Tuesday, March 2, 2010

"At least it's an ethos"

This remark of Ian Buruma's strikes me as extremely stupid:
Hitler’s Third Reich produced no great films. Leni Riefenstahl was a brilliant innovator and superb editor, with an extraordinary gift for visual effects, but I would hesitate to call Triumph of the Will, or even Olympia great films, unless greatness can be confined to technical prowess. Nazi Germany did not have the equivalent of an Eisenstein or Pudovkin, who still managed to create masterpieces out of political propaganda. Perhaps this reflects a difference between National Socialism and Communism, even though Stalin was no less murderous than Hitler. Great work can still emerge from the utopian ideal of the workers’ paradise. It is harder to imagine artistic excellence arising from violent racism.
Never mind that Stalin was in power twice as long as Hitler; that Communism survived a lot longer than Stalin; or that if you pick a different genre -- literature, say -- you immediately run into Celine, Hamsun, Yeats, Eliade and the rest of that lot, maybe not all Nazis, but certainly (1) brownshirts and racists fascinated with violence and (2) by and large, very great writers. (See e.g. this recent NYRB piece on Celine.) The assertion is prima facie so absurd it scarcely merits refutation.
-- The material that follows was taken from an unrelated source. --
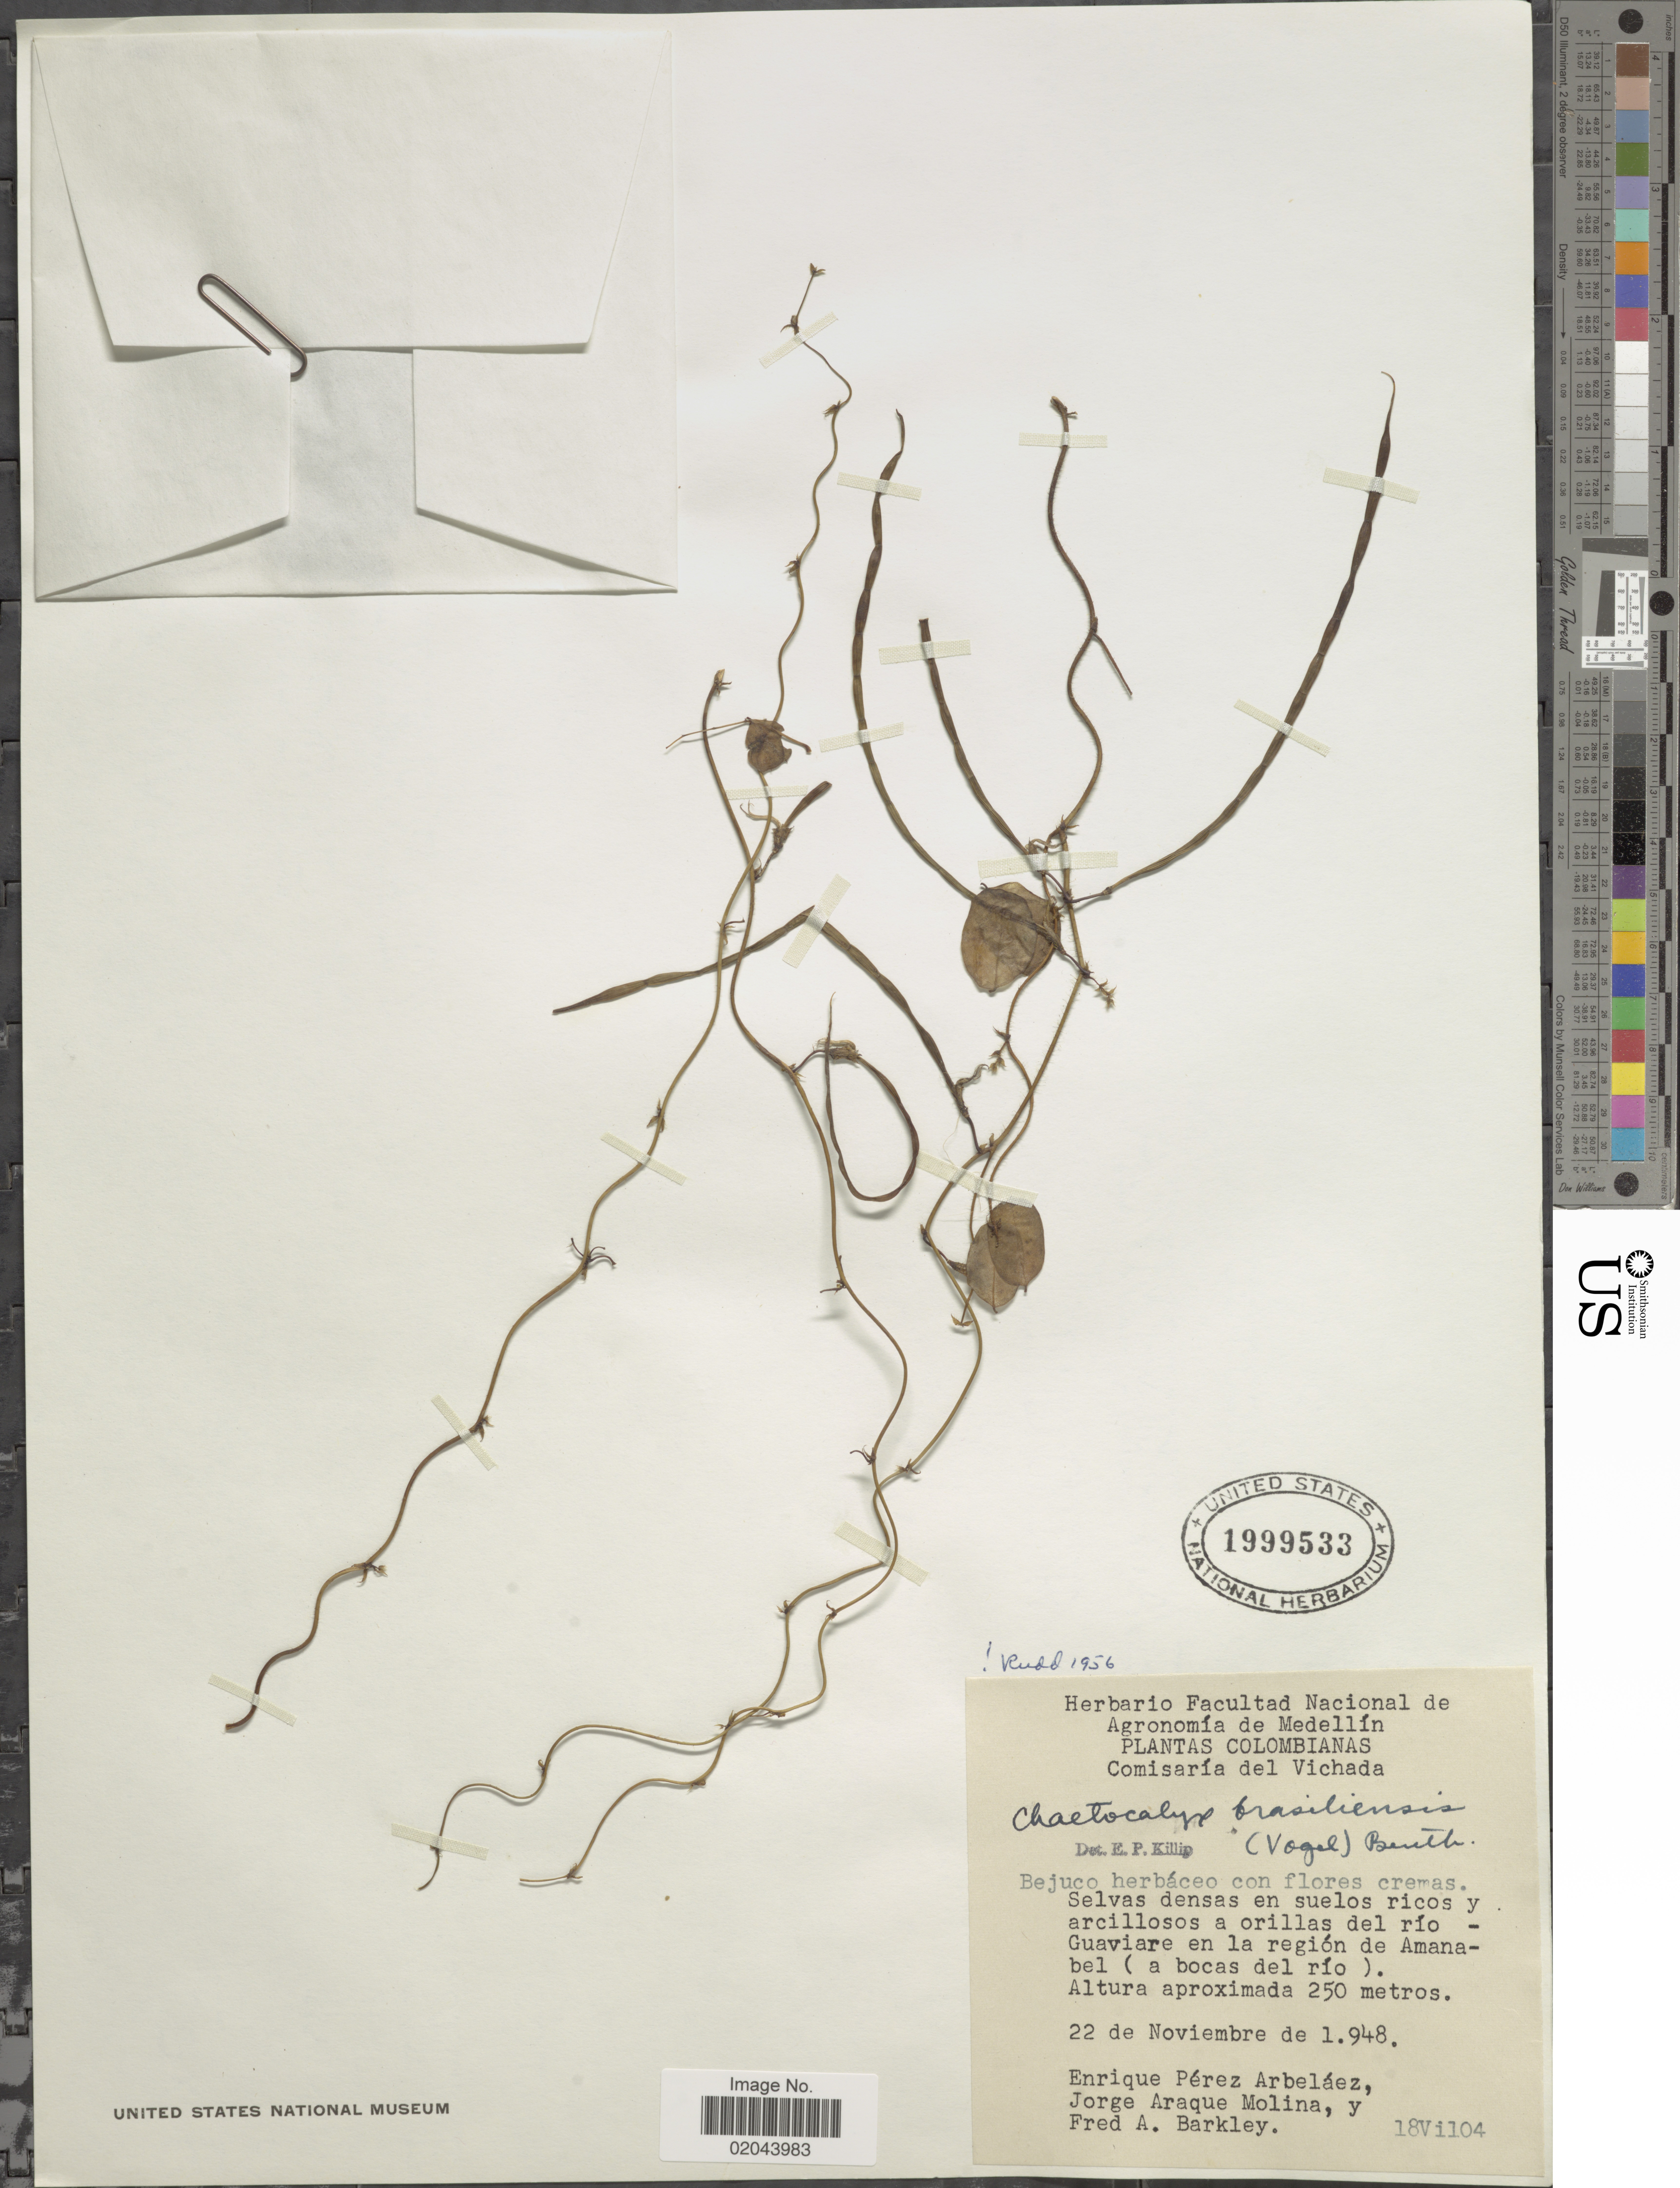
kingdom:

Violence and racism are, frankly, individually aesthetically appealing. There are tons of established literary tropes that a Fascist would feel at home with. There's all that stuff about blood and primal screams and ancestral soil and whatnot -- all that D.H. Lawrence crap -- which is racist or at least deeply anti-racial-mixing. (cf. Riefenstahl's later work on the Nubile Nubians) Then there's all that stuff about weeding out the degenerates -- the Taxi Driver tendency. As for hero-worship tied to expansionist nationalism, well, that was not without its appeal even to non-fascists like Virgil. And don't get me started on literature and violence...

I suppose one could argue that Celine et al. were simply "technically proficient" but that'd just be admitting that the original claim was designed to be true by construction. Incidentally I'm not trying to defend Nazi ideology as intellectually respectable; it's just that it gets the history all wrong to say that it wasn't plausible.